Extracted page text data
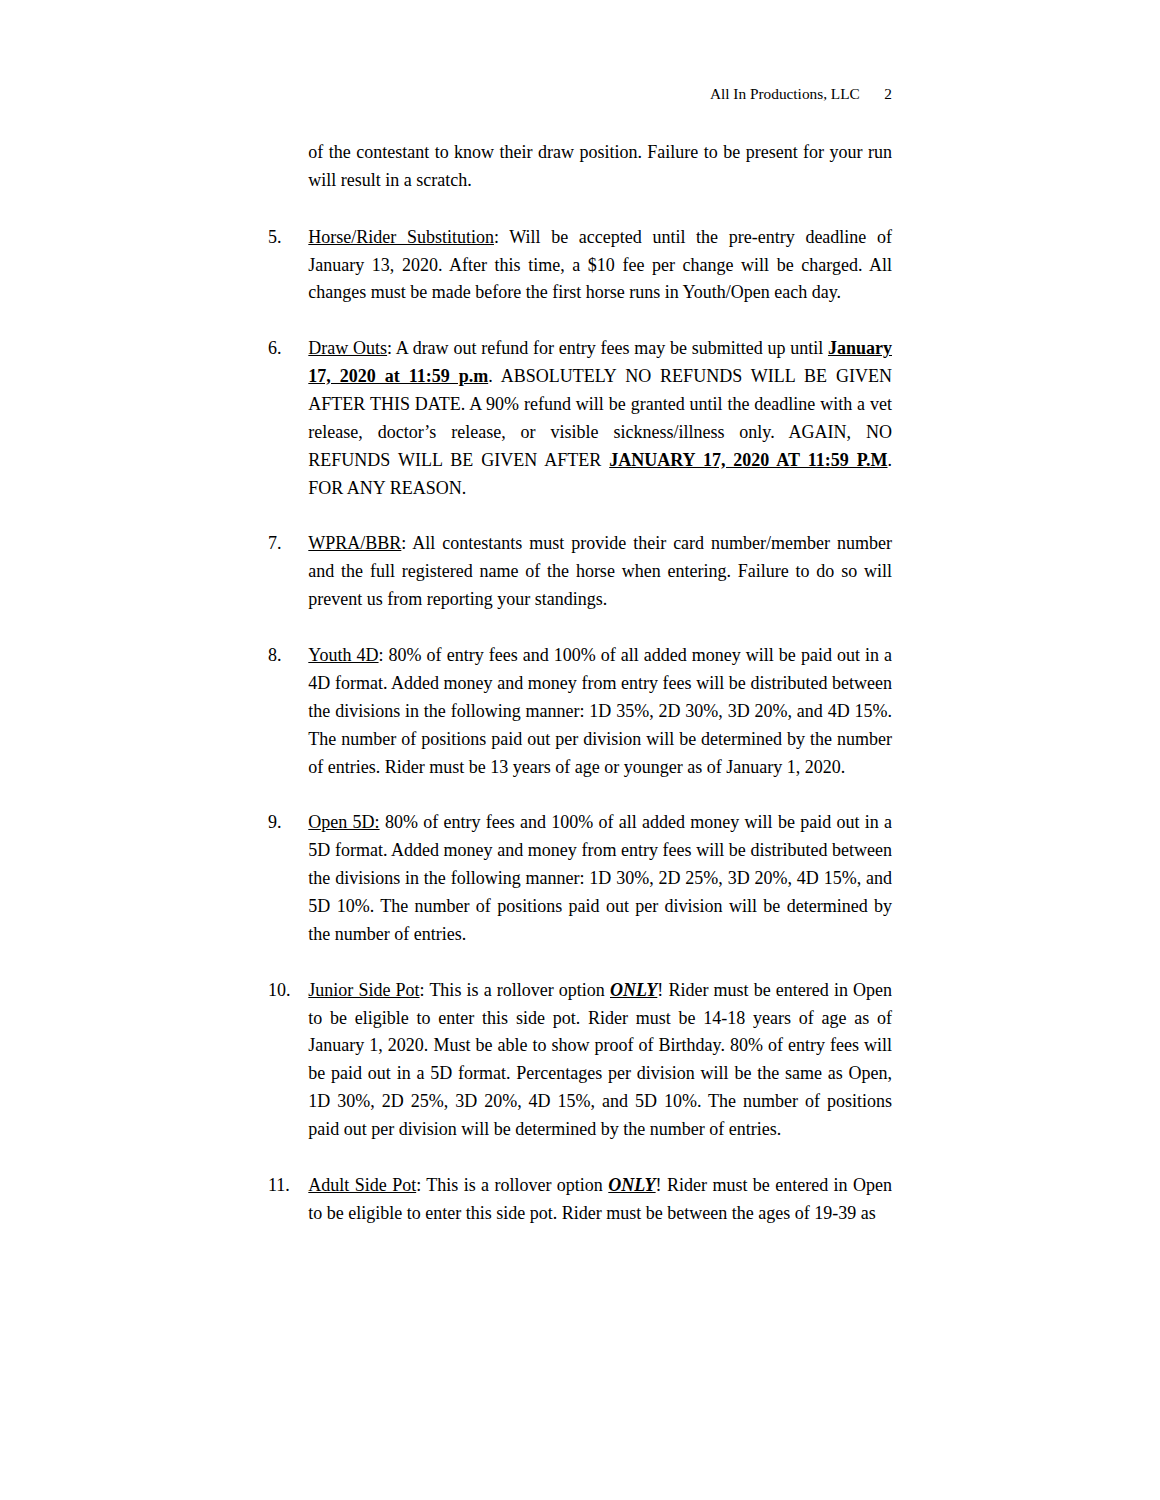All In Productions, LLC2
of the contestant to know their draw position. Failure to be present for your run will result in a scratch.
5. Horse/Rider Substitution: Will be accepted until the pre-entry deadline of January 13, 2020. After this time, a $10 fee per change will be charged. All changes must be made before the first horse runs in Youth/Open each day.
6. Draw Outs: A draw out refund for entry fees may be submitted up until January 17, 2020 at 11:59 p.m. ABSOLUTELY NO REFUNDS WILL BE GIVEN AFTER THIS DATE. A 90% refund will be granted until the deadline with a vet release, doctor’s release, or visible sickness/illness only. AGAIN, NO REFUNDS WILL BE GIVEN AFTER JANUARY 17, 2020 AT 11:59 P.M. FOR ANY REASON.
7. WPRA/BBR: All contestants must provide their card number/member number and the full registered name of the horse when entering. Failure to do so will prevent us from reporting your standings.
8. Youth 4D: 80% of entry fees and 100% of all added money will be paid out in a 4D format. Added money and money from entry fees will be distributed between the divisions in the following manner: 1D 35%, 2D 30%, 3D 20%, and 4D 15%. The number of positions paid out per division will be determined by the number of entries. Rider must be 13 years of age or younger as of January 1, 2020.
9. Open 5D: 80% of entry fees and 100% of all added money will be paid out in a 5D format. Added money and money from entry fees will be distributed between the divisions in the following manner: 1D 30%, 2D 25%, 3D 20%, 4D 15%, and 5D 10%. The number of positions paid out per division will be determined by the number of entries.
10. Junior Side Pot: This is a rollover option ONLY! Rider must be entered in Open to be eligible to enter this side pot. Rider must be 14-18 years of age as of January 1, 2020. Must be able to show proof of Birthday. 80% of entry fees will be paid out in a 5D format. Percentages per division will be the same as Open, 1D 30%, 2D 25%, 3D 20%, 4D 15%, and 5D 10%. The number of positions paid out per division will be determined by the number of entries.
11. Adult Side Pot: This is a rollover option ONLY! Rider must be entered in Open to be eligible to enter this side pot. Rider must be between the ages of 19-39 as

*Work instruction*: Reproduce the data above word for word and omit the images.

*Solution for this exercise*:
All In Productions, LLC2
of the contestant to know their draw position. Failure to be present for your run will result in a scratch.
5. Horse/Rider Substitution: Will be accepted until the pre-entry deadline of January 13, 2020. After this time, a $10 fee per change will be charged. All changes must be made before the first horse runs in Youth/Open each day.
6. Draw Outs: A draw out refund for entry fees may be submitted up until January 17, 2020 at 11:59 p.m. ABSOLUTELY NO REFUNDS WILL BE GIVEN AFTER THIS DATE. A 90% refund will be granted until the deadline with a vet release, doctor’s release, or visible sickness/illness only. AGAIN, NO REFUNDS WILL BE GIVEN AFTER JANUARY 17, 2020 AT 11:59 P.M. FOR ANY REASON.
7. WPRA/BBR: All contestants must provide their card number/member number and the full registered name of the horse when entering. Failure to do so will prevent us from reporting your standings.
8. Youth 4D: 80% of entry fees and 100% of all added money will be paid out in a 4D format. Added money and money from entry fees will be distributed between the divisions in the following manner: 1D 35%, 2D 30%, 3D 20%, and 4D 15%. The number of positions paid out per division will be determined by the number of entries. Rider must be 13 years of age or younger as of January 1, 2020.
9. Open 5D: 80% of entry fees and 100% of all added money will be paid out in a 5D format. Added money and money from entry fees will be distributed between the divisions in the following manner: 1D 30%, 2D 25%, 3D 20%, 4D 15%, and 5D 10%. The number of positions paid out per division will be determined by the number of entries.
10. Junior Side Pot: This is a rollover option ONLY! Rider must be entered in Open to be eligible to enter this side pot. Rider must be 14-18 years of age as of January 1, 2020. Must be able to show proof of Birthday. 80% of entry fees will be paid out in a 5D format. Percentages per division will be the same as Open, 1D 30%, 2D 25%, 3D 20%, 4D 15%, and 5D 10%. The number of positions paid out per division will be determined by the number of entries.
11. Adult Side Pot: This is a rollover option ONLY! Rider must be entered in Open to be eligible to enter this side pot. Rider must be between the ages of 19-39 as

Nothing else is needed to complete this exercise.